破万里浪

Sharing knowledge of data science and programming.

View My GitHub Profile

Missing Values in R

Something interesting I found out about NA values in R. Typically, this won’t cause any bug or undesired results in data analysis, but there are certain cases that this should be aware of, especially when using rpy2 python package to call R code from a python script.

The type coercion

As opposed to python’s None is registered as a None type, R’s NA does not have a distinct type, and surprisingly it’s a logical type. The class is logical in a pure NA vector as well:

> class(NA)
[1] "logical"
> class(c(NA, NA, NA))
[1] "logical"

However, this logical type is not like TRUE OR FALSE. It can’t be evaluated:

> if(NA) print('!!!')
Error in if (NA) print("!!!") : missing value where TRUE/FALSE needed

And it will be coerced to any other non-NA types in the vector:

> class(c(2, NA))
[1] "numeric"

You can also coerce itself into other types:

> class(as.numeric(NA))
[1] "numeric"
> class(as.character(NA))
[1] "character"

This flexibility of NA’s typing is actually very useful and convenient in data analysis, where you do not need to worry about type conversion all the time.

A potential bug with rpy2

Normally, this NA type issue won’t cause any problems; however, I found a bug in using pure NA vectors with rpy2 package.

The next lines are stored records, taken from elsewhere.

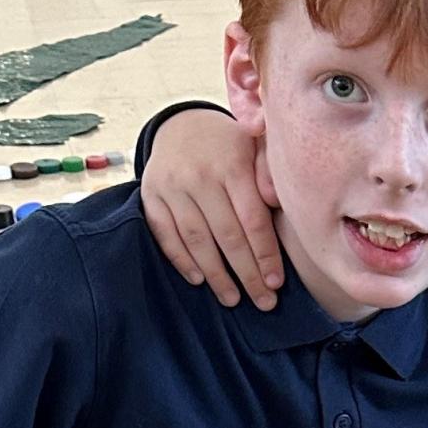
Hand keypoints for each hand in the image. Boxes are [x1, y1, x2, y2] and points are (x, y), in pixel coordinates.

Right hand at [140, 109, 284, 308]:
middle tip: (264, 302)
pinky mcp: (151, 195)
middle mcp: (199, 175)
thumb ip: (269, 172)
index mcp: (232, 163)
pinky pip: (166, 235)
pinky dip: (182, 261)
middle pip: (228, 236)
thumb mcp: (255, 145)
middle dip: (247, 274)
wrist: (181, 125)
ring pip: (197, 240)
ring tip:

When I use pandas2ri.ri2py() function to convert R a data frame to a pandas DataFrame, a pure NA logical vector/column would turn into a Series of min values of type int32, which is -2147483648.

However, if the NA value is pre-converted into numeric or character type in R, the converted pandas DataFrame will be normal, showing as NaN.

This is a caveat to note when using rpy2 to convert data frames from R. If there is a pure NA column, be sure to convert it to numeric or character type beforehand.

Also, there is another trick: R has a constant NA_character_ stored in the global environment, which is essentially a character typed NA. You can simply assign the column with this constant as df$MyNACol <- NA_character_ to replace the default logical NA.